START Record excerpts

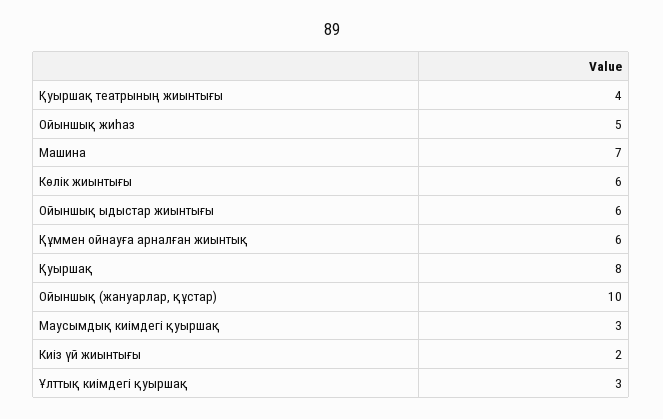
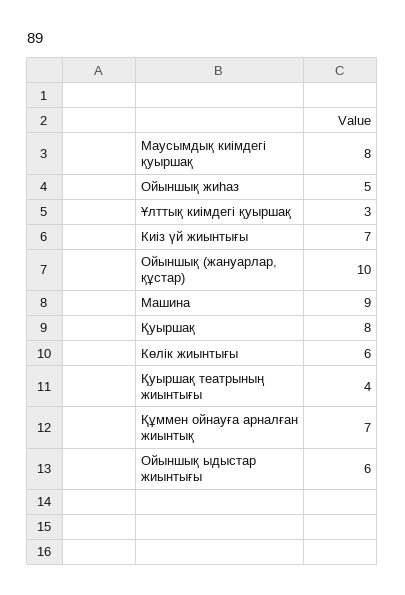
Машина: 7 -> 9
Құммен ойнауға арналған жиынтық: 6 -> 7
Маусымдық киімдегі қуыршақ: 3 -> 8
Киіз үй жиынтығы: 2 -> 7

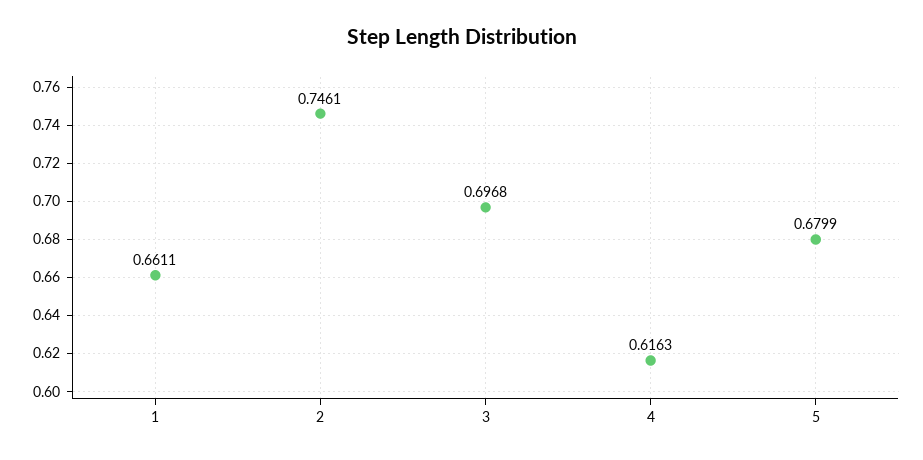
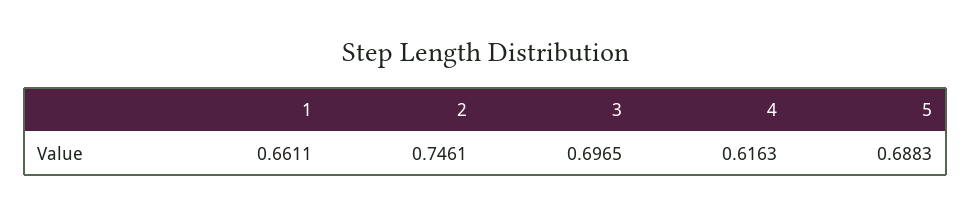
3: 0.6968 -> 0.6965
5: 0.6799 -> 0.6883

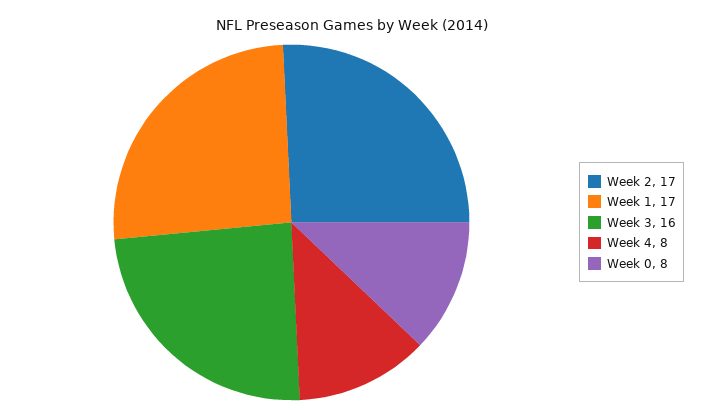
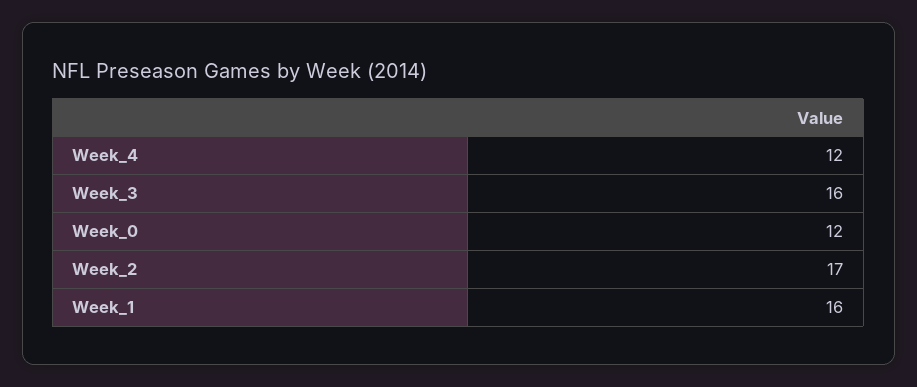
Week 1: 17 -> 16
Week 4: 8 -> 12
Week 0: 8 -> 12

END Record excerpts

Exercise:
Your answer must be the lines from the one containing "3: 0.6968 -> 0.6965" through the last line of the records, copied exactly, with no pictures.

Response area:
3: 0.6968 -> 0.6965
5: 0.6799 -> 0.6883

Week 1: 17 -> 16
Week 4: 8 -> 12
Week 0: 8 -> 12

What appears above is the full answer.